Missing data
Missing data is one of the most common problems in datasets, the purpose of this lesson is to explore this problem, how missing data occurs, and the mechanisms by which data is missing.
Common issues in datasets
Datasets in machine learning contain many features, and having a lot of features often causes a variety of issues that must be addressed before actually using those features to train our model. The most common issues that can be encountered when working with datasets are:
- Missing data.
- Categorical variable — cardinality.
- Categorical variable — rare labels.
- Linear model assumptions.
- Variable distribution.
- Outliers.
- Feature magnitude.
This section is devoted to learning how to identify these characteristics and problems and how they can have a remarkable impact on machine learning models.
Missing data
Missing data or missing values is defined as the data value that is not stored for a variable in a particular observation. The problem of missing data is relatively common in most datasets and can significantly affect the conclusions that can be drawn from the data.
Here is an example showing a dataset with some missing values:
Why can data be missed?
There are many reasons for missing data:
- A value can be missing because it was forgotten, omitted, lost, or not stored properly.
- A variable is created from the division of 2 variables, and the denominator takes 0, which leaves the second variable with a missing value.
- Many features of a given dataset are not necessary when collected early on; Therefore, these values may be missing if a user does not record them.
Solution?
This problem can be resolved using missing data imputation techniques, but these techniques may tamper with the original distribution of variables.

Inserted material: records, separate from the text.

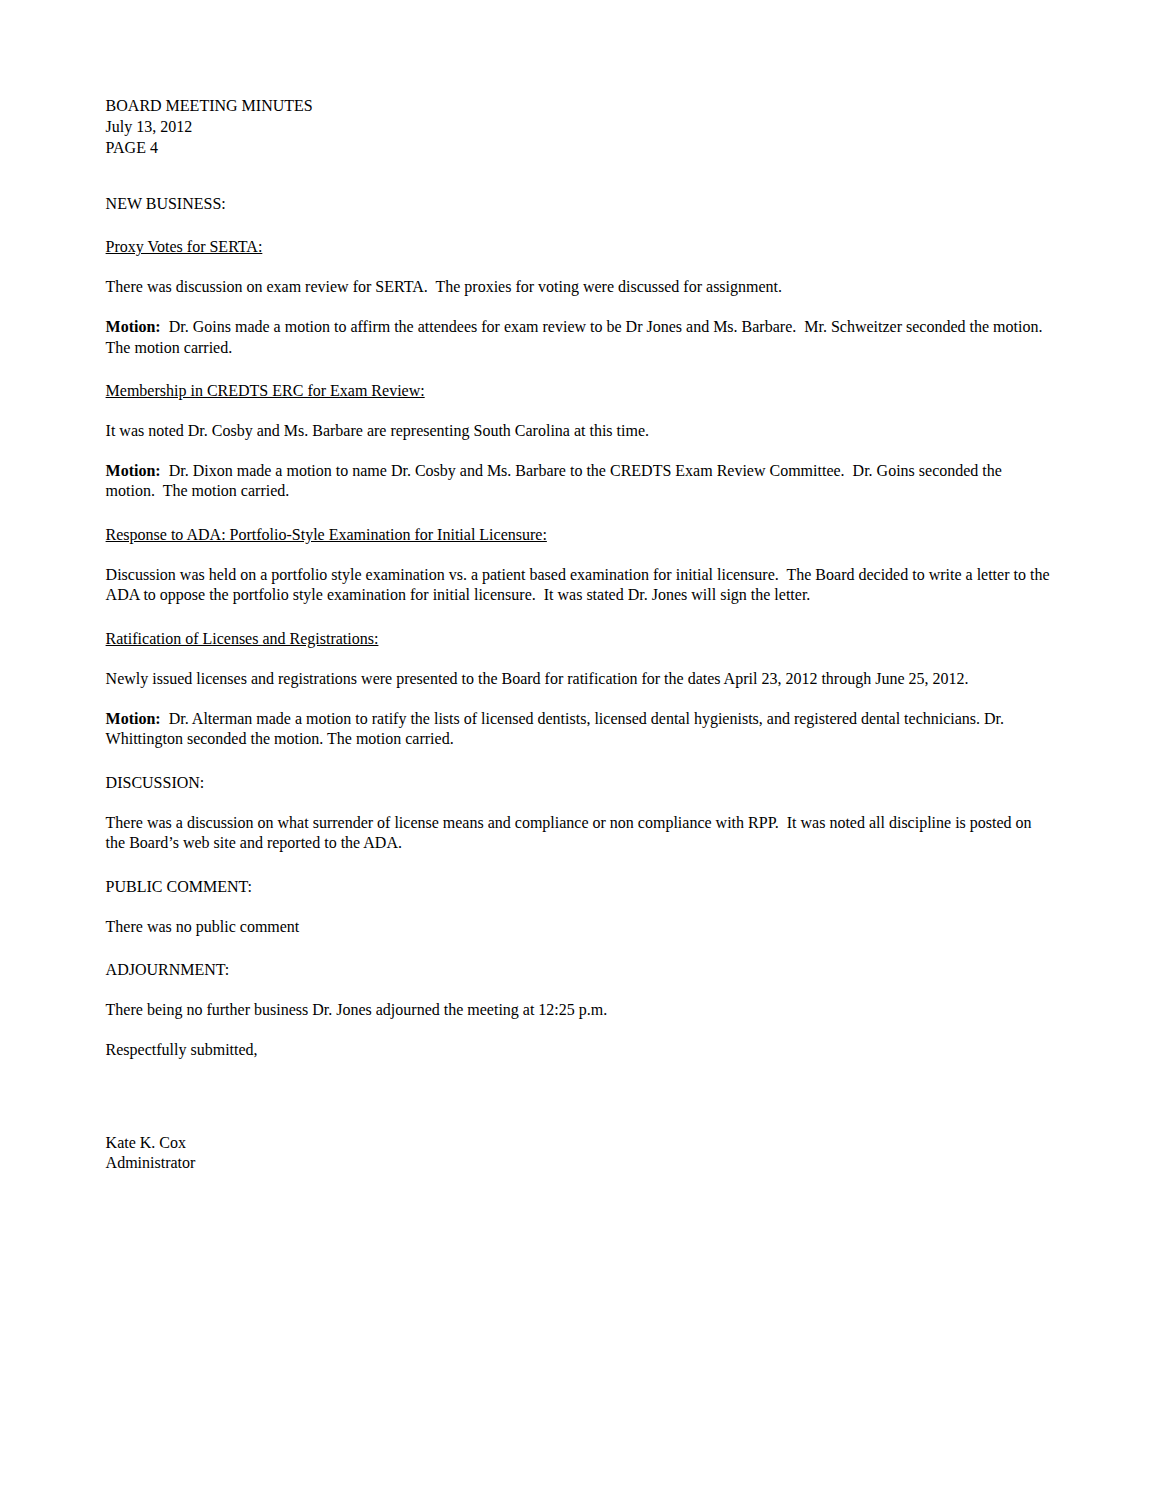BOARD MEETING MINUTES
July 13, 2012
PAGE 4
NEW BUSINESS:
Proxy Votes for SERTA:
There was discussion on exam review for SERTA. The proxies for voting were discussed for assignment.
Motion: Dr. Goins made a motion to affirm the attendees for exam review to be Dr Jones and Ms. Barbare. Mr. Schweitzer seconded the motion. The motion carried.
Membership in CREDTS ERC for Exam Review:
It was noted Dr. Cosby and Ms. Barbare are representing South Carolina at this time.
Motion: Dr. Dixon made a motion to name Dr. Cosby and Ms. Barbare to the CREDTS Exam Review Committee. Dr. Goins seconded the motion. The motion carried.
Response to ADA: Portfolio-Style Examination for Initial Licensure:
Discussion was held on a portfolio style examination vs. a patient based examination for initial licensure. The Board decided to write a letter to the ADA to oppose the portfolio style examination for initial licensure. It was stated Dr. Jones will sign the letter.
Ratification of Licenses and Registrations:
Newly issued licenses and registrations were presented to the Board for ratification for the dates April 23, 2012 through June 25, 2012.
Motion: Dr. Alterman made a motion to ratify the lists of licensed dentists, licensed dental hygienists, and registered dental technicians. Dr. Whittington seconded the motion. The motion carried.
DISCUSSION:
There was a discussion on what surrender of license means and compliance or non compliance with RPP. It was noted all discipline is posted on the Board’s web site and reported to the ADA.
PUBLIC COMMENT:
There was no public comment
ADJOURNMENT:
There being no further business Dr. Jones adjourned the meeting at 12:25 p.m.
Respectfully submitted,
Kate K. Cox
Administrator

Besides, they may interfere with the interaction between variables. Since the distribution of variables is crucial to the expectations of specific models, these distortions can directly influence the machine learning model’s performance. Therefore, we need to choose the right technique for missing data imputation carefully.
Mechanisms that lead to missing data
Before deciding which method is suitable for our missing data case, we certainly need to understand the three main mechanisms that lead to missing data:
- Missing data entirely at random (MCAR): There is no relationship between the missing data and other values, observed or missing. Those missing data points are a random subset of the data. There is nothing systematic going on that makes some data more likely to be missing than others, and disregarding those cases would not influence the deduction made.
- Missing data at random (MAR): The probability of missing is related to the observation but can be predicted from other information.
- Missing data not at random (MNAR): Missing values are not random, and there is a reason they are present in the dataset.